AMC Calls for Collaborative Action with Provincial Government to Shape Responsive Indigenous Health Department
December 13, 2023
Treaty One Territory, Manitoba
Treaty One Territory – The Assembly of Manitoba Chiefs (AMC) calls for joint efforts with the provincial government to ensure that the recently announced Indigenous Health Department is tailored to address First Nations citizens’ unique needs, experiences, and perspectives. This call comes a day after the province released the citizens panel recommending thirty-seven improvements to primary care, including an Indigenous Health Department.
“Acknowledging the positive step of unveiling thirty-seven recommendations for improving Manitoba’s healthcare system, the province must address urgent matters concerning First Nations representation and anti-racism by engaging the Assembly of Manitoba Chiefs,” said AMC Grand Chief Cathy Merrick.
Grand Chief Merrick says the report should incorporate a more inclusive strategy to address the targeted racism, bias, and stereotyping experienced by First Nations, specifically.

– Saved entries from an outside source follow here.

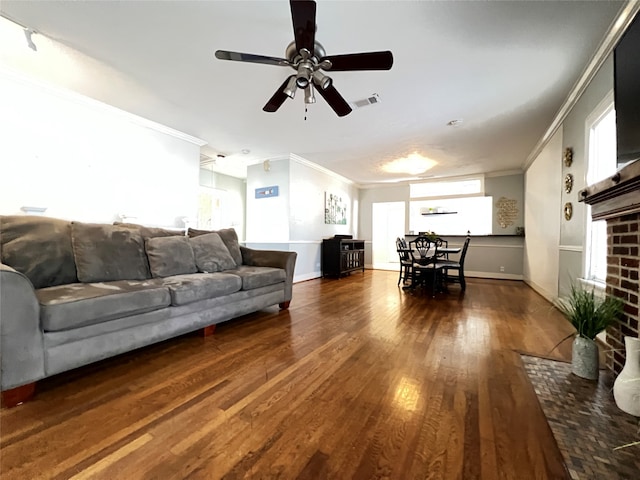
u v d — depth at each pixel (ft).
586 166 8.40
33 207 8.61
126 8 5.89
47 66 8.01
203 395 4.91
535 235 15.24
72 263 6.89
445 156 16.46
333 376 5.63
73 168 9.70
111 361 6.25
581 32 6.37
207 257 9.55
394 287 15.98
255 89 9.20
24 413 4.34
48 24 6.37
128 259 7.75
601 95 7.47
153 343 6.77
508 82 8.50
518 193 19.49
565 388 5.16
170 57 7.57
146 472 3.28
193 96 9.67
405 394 4.99
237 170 21.36
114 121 10.78
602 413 4.39
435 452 3.60
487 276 20.16
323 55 6.57
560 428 4.05
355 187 25.64
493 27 6.27
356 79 8.35
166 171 12.67
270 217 17.70
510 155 16.05
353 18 6.03
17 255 6.11
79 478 3.18
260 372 5.78
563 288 10.69
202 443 3.76
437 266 14.20
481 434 3.94
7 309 4.38
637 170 4.12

The AMC proposes a collaborative effort with First Nations Leadership to formulate and implement a comprehensive health and human resource strategy aimed at nurturing the development of First Nations healthcare professionals. The expansion of the First Nations health professionals’ workforce will ensure the provision of equitable, culturally safe, and discrimination-free health services.
“First Nations must be included in this work to address the discrimination and racism within the healthcare system. This is not the type of situation where a pan-indigenous approach will work,” said Grand Chief Merrick. “First Nations have distinct experiences incomparable to those of our Inuit and Metis relatives. The practice of grouping us together and presuming it can cater to our distinct needs underscores a significant opportunity for ongoing learning and training.”
The AMC continues to advocate for healthcare policies and programs that are culturally sensitive, First Nations-driven, and responsive to First Nations citizens’ unique needs and perspectives. Although the thirty-seven recommendations do not explicitly address Access to Health Transformation dollars, it is crucial to allocate resources appropriately to facilitate the implementation of these recommendations. Ensuring sufficient resources and funding for this department is essential to effectively address health disparities.